Dans l’affaire qui va enfin être rejugée à Créteil, les victimes sont arrivées à bon port, aux franges de Paris. C’est là que commence le véritable esclavage sexuel, dans le bois de Vincennes. Parfois, une fille se retrouve enceinte. C’est ce qui arrive à la cliente de Catherine Delanoë Daoud. S’en suit un avortement sauvage sur la jeune fille de 14 ans.

C’est en 2015 qu’une première plainte est déposée par Grace (prénom modifié). La jeune Nigériane raconte aux enquêteurs avoir été forcée de se prostituer dans le bois de Vincennes dès son arrivée en France pour rembourser le coût de son immigration illégale établi à 35 000 euros par le réseau présumé. Elle avait alors 13 ans.

Lors du procès en première instance en juillet 2020, la cour d’assises de Paris a reconnu l’existence d’un réseau nigérian de proxénétisme en bande organisée et de traite de jeunes filles, souvent mineures. Elle avait condamné Omos Wiseborn, au “rôle central”, à 19 ans de réclusion. Sa compagne, Miriam Wiseborn, avait été condamnée par défaut à 20 ans de réclusion alors qu’elle était en fuite et visée par un mandat d’arrêt lors du procès en première instance. Également condamné, le couple Blessing Ubi et Dennis Brown avait écopé de 15 et 13 ans. Un autre protagoniste, Emmanuel Aiwansosa, avait été condamné à 10 ans de prison, notamment pour avoir pratiqué des avortements sauvages.

Raconter son calvaire : une épreuve à chaque procès

Durant les quatre premières et longues journées du procès en appel, du 4 au 7 janvier 2022, plusieurs victimes ont rassemblé leur courage pour être présentes, raconter leur calvaire. Au total, 8 jeunes femmes se sont portées parties civiles et 16 victimes ont été identifiées. Mais le lundi 10 janvier 2022, date à laquelle l’avocat général devait faire son réquisitoire, le procès a été reporté car l’un des accusés avait contracté le virus de la Covid-19. Une épreuve de plus pour les victimes car le report d’un procès lors d’une nouvelle session d’assises, avec d’autres jurés et juges, implique de tout recommencer, et prolonge d’autant l’anxiété liée au procès.

Audiencé à nouveau le 27 septembre 2022, le procès est de nouveau reporté.

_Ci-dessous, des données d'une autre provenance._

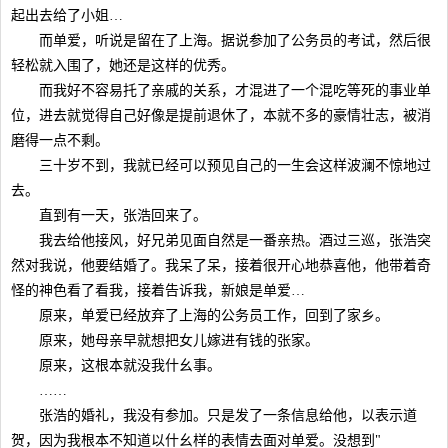
起出去给了小姐…
而单爱，听说是留在了上海。据说参加了公务员的考试，然后很
轻松就入围了，她还是这样的优秀。
而我好不容易托了亲戚的关系，才混进了一个混吃等死的事业单
位，进去就觉得自己好像是提前退休了，本就不多的豪情壮志，被消
磨得一点不剩。
三十岁不到，我就已经可以预见自己的一生会这样波澜不惊地过
去。
直到有一天，张浩回来了。
我去给他接风，好兄弟见面自然是一番亲热。酒过三巡，张浩突
然对我说，他要结婚了。我呆了呆，接着很开心地恭喜他，他带着奇
怪的神色看了看我，接着告诉我，新娘是单爱…
原来，单爱已经放弃了上海的公务员工作，回到了家乡。
原来，她母亲早就想把女儿嫁进有钱的张家。
原来，这根本就没我什幺事。
……
张浩的婚礼，我没有参加。只是发了一条信息给他，以表示道
贺，因为我根本不知道以什幺样的表情去面对单爱。没想到"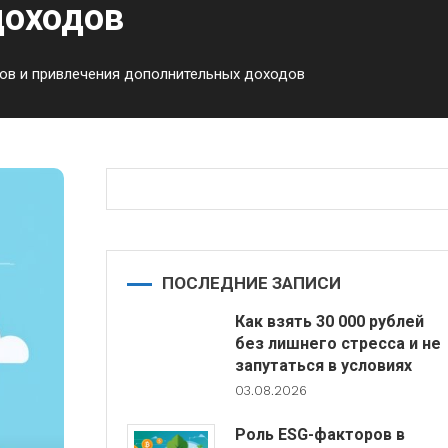
доходов
сов и привлечения дополнительных доходов
ПОСЛЕДНИЕ ЗАПИСИ
Как взять 30 000 рублей
без лишнего стресса и не
запутаться в условиях
03.08.2026
Роль ESG-факторов в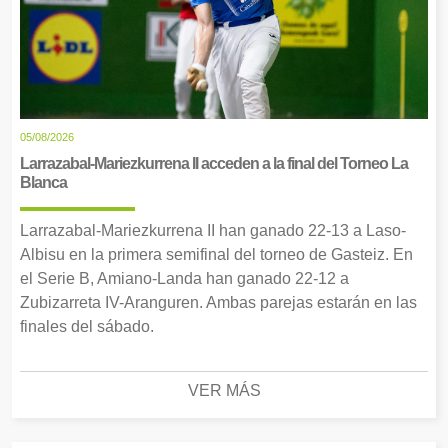
05/08/2026
Larrazabal-Mariezkurrena II acceden a la final del Torneo La
Blanca
Larrazabal-Mariezkurrena II han ganado 22-13 a Laso-
Albisu en la primera semifinal del torneo de Gasteiz. En
el Serie B, Amiano-Landa han ganado 22-12 a
Zubizarreta IV-Aranguren. Ambas parejas estarán en las
finales del sábado.
VER MÁS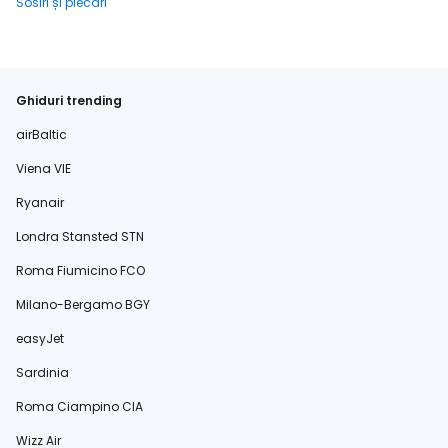
Sosiri și plecări
Ghiduri trending
airBaltic
Viena VIE
Ryanair
Londra Stansted STN
Roma Fiumicino FCO
Milano-Bergamo BGY
easyJet
Sardinia
Roma Ciampino CIA
Wizz Air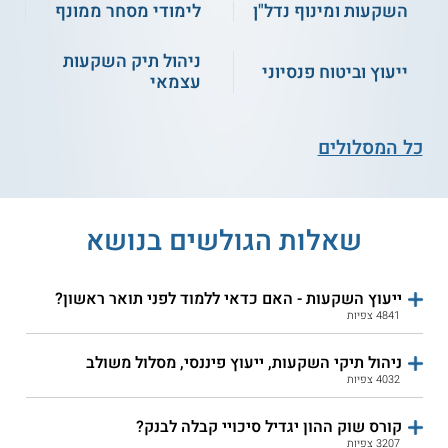
השקעות ומינוף נדל"ן
לימודי מסחר ממונף
ניהול תיק השקעות
ייעוץ וביטוח פנסיוני
קורס נר הבולען (מסחר
קורס מבוא לניתוח
עצמאי
במט"ח)
כלכלי והערכת שווי
חברות בשוק ההון
כל המסלולים
התחילו ללמוד
התחילו ללמוד
שאלות הגולשים בנושא
קורס אונליין
ייעוץ השקעות - האם כדאי ללמוד לפני תואר ראשון?
4841 צפיות
ניהול תיקי השקעות, ייעוץ פיננסי, מסלול משולב
4032 צפיות
קורס מסחר בשוק ההון
- בואו להאיץ את
קורס שוק ההון יגדיל סיכויי קבלה לבנק?
גדילת ההון האישי
3207 צפיות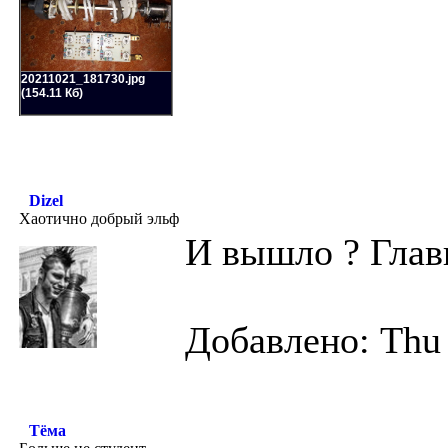
20211021_181730.jpg
(154.11 Кб)
Dizel
Хаотично добрый эльф
И вышло ? Глав
Добавлено: Thu 
Тёма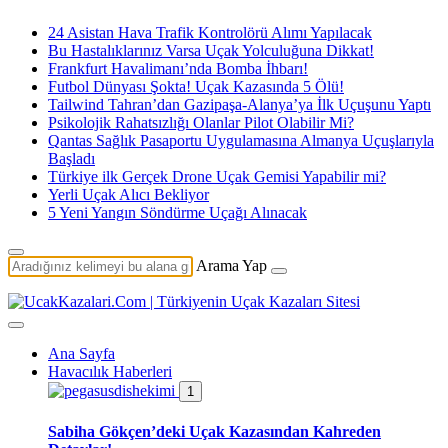
24 Asistan Hava Trafik Kontrolörü Alımı Yapılacak
Bu Hastalıklarınız Varsa Uçak Yolculuğuna Dikkat!
Frankfurt Havalimanı’nda Bomba İhbarı!
Futbol Dünyası Şokta! Uçak Kazasında 5 Ölü!
Tailwind Tahran’dan Gazipaşa-Alanya’ya İlk Uçuşunu Yaptı
Psikolojik Rahatsızlığı Olanlar Pilot Olabilir Mi?
Qantas Sağlık Pasaportu Uygulamasına Almanya Uçuşlarıyla
Başladı
Türkiye ilk Gerçek Drone Uçak Gemisi Yapabilir mi?
Yerli Uçak Alıcı Bekliyor
5 Yeni Yangın Söndürme Uçağı Alınacak
Arama Yap
Ana Sayfa
Havacılık Haberleri
1
Sabiha Gökçen’deki Uçak Kazasından Kahreden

Cette fois, c’est l’avocate de l’un des accusés qui est malade.

Contactée, l’avocate d’Omos Wiseborn n’a pas souhaité s’exprimer avant le procès. Selon Me Catherine Delanoë Daoud, qui défend une des parties civiles, Miriam Wiseborn a pour sa part été interpellée en Allemagne “il y a un an” et est depuis incarcérée en France. Elle ne sera pas rejugée mardi. 

La jeune femme de 21 ans défendue par Me Delanoë Daoud n’est pas certaine d’assister à l’audience, souhaitant “oublier tout ça” et “tourner la page”, selon son avocate.

“On juge les hommes, les têtes pensantes”, les “organisateurs” d’un réseau, et “pas que les ‘mamas’, ces anciennes prostituées devenues proxénètes”, souligne de son côté Me Kathleen Taieb, avocate de deux autres victimes. Ses clientes, qui seront présentes malgré “la douleur”, espèrent que “les peines de première instance seront confirmées”.

Le verdict est attendu le 27 septembre.